How SQL queries are parsed is dependent on the connection character set. If you did this query:
$value = chr(0xE0) . chr(0x5C);
mysql_query("SELECT '$value'");
then if the connection character set was Latin-1 MySQL would see the invalid:
SELECT 'à\'
whereas if the character set were Shift-JIS, the byte sequence 0xE0,0x5C would be interpreted as a double-byte character:
SELECT '濬'
Add string literal escaping for security:
$value = mysql_real_escape_string($value);
mysql_query("SELECT '$value'");
Now if you've correctly set the connection character set to Shift-JIS with mysql_set_charset
, MySQL still sees:
SELECT '濬'
But if you haven't set the connection character set, and MySQL's default character set is Shift-JIS but PHP's default character set is ASCII, PHP doesn't know that the trailing 0x5C character is part of a double-byte sequence, and escapes it, thinking it is generating the valid output:
SELECT 'à\\'
whilst MySQL reads it using Shift-JIS as:
SELECT '濬\'
With the trailing '
escaped with a backslash, this has left the string literal open. The next '
character in the query will end the string, leaving whatever follows in raw SQL content. If you can inject there, the query is vulnerable.

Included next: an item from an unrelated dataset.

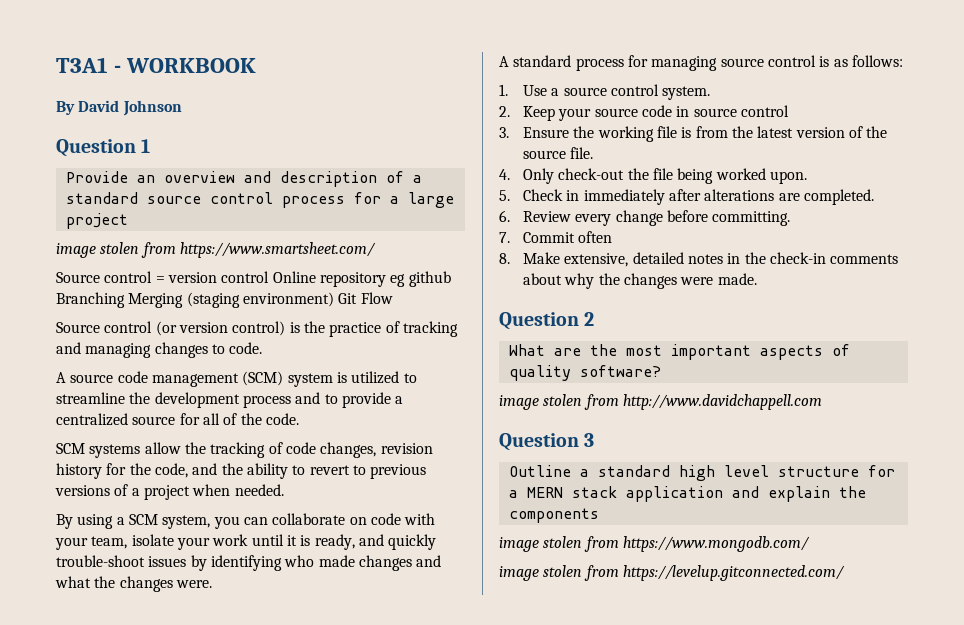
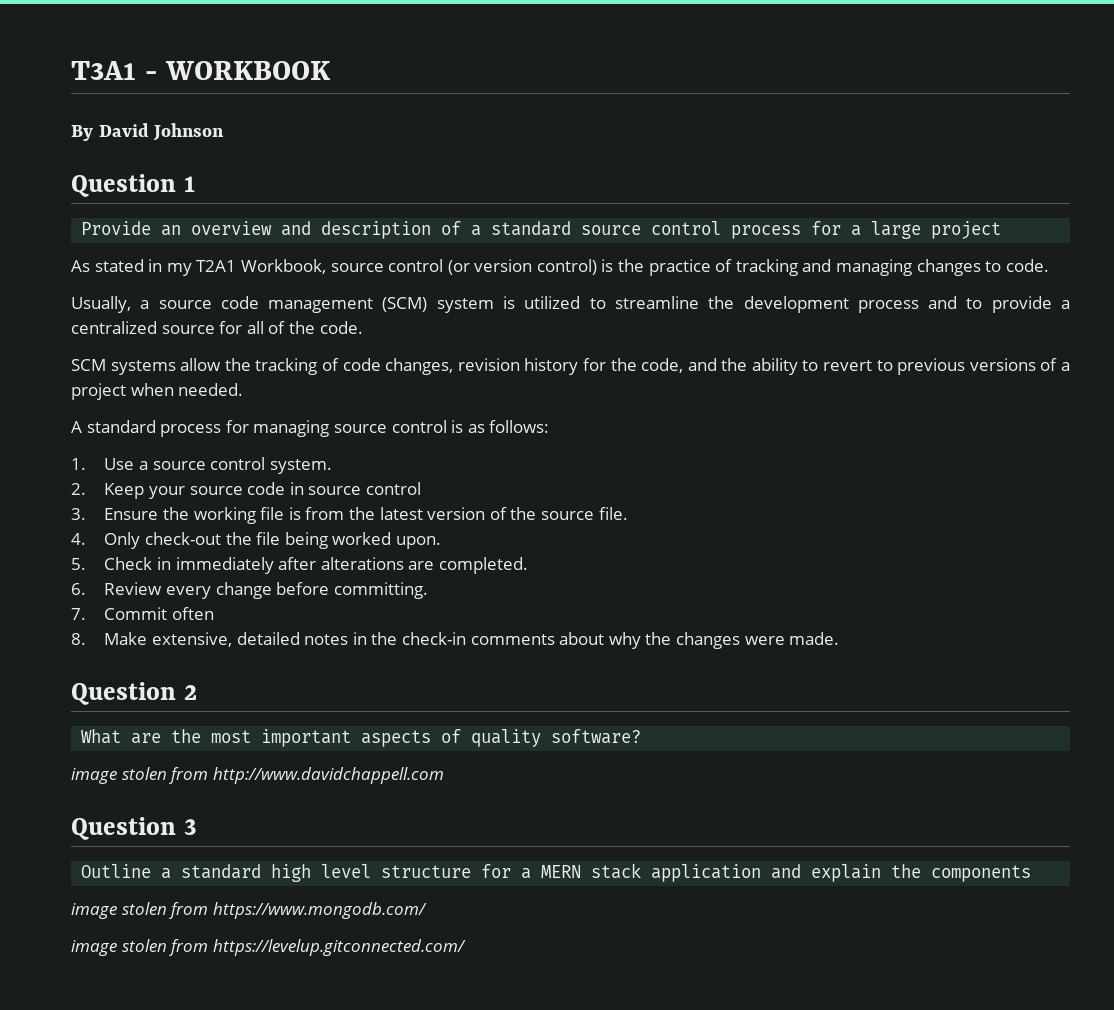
[56,242,376,258] [56,271,451,287] [56,292,393,308] [56,322,100,333] image stolen from https://www.smartsheet.com/ // Source control = version control Online repository eg github Branching Merging (staging environment) Git Flow // Source -> [71,259,384,276] As stated in my T2A1 Workbook, source
[56,372,66,383] A -> [71,296,150,313] Usually, a
[56,513,436,529] [55,534,437,550] [56,555,442,571] [55,576,212,592] // By using a SCM system, you can collaborate on code with your team, isolate your work until it is ready, and quickly trouble-shoot issues by identifying who made changes and what the changes were. -> (244, 389) none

This problem only applies to a few East Asian encodings like Shift-JIS where multibyte sequences can contain bytes which on their own are valid ASCII characters like the backslash. If the mismatched encodings both treat low bytes as always-ASCII (strict ASCII supersets like the more-common mismatch of Latin-1 vs UTF-8), no such confusion is possible.
Luckily servers which default to these encodings are uncommon, so in practice this is a rarely-exploitable issue. But if you have to use mysql_real_escape_string
you should do it right. (Better to avoid it completely by using parameterised queries though.)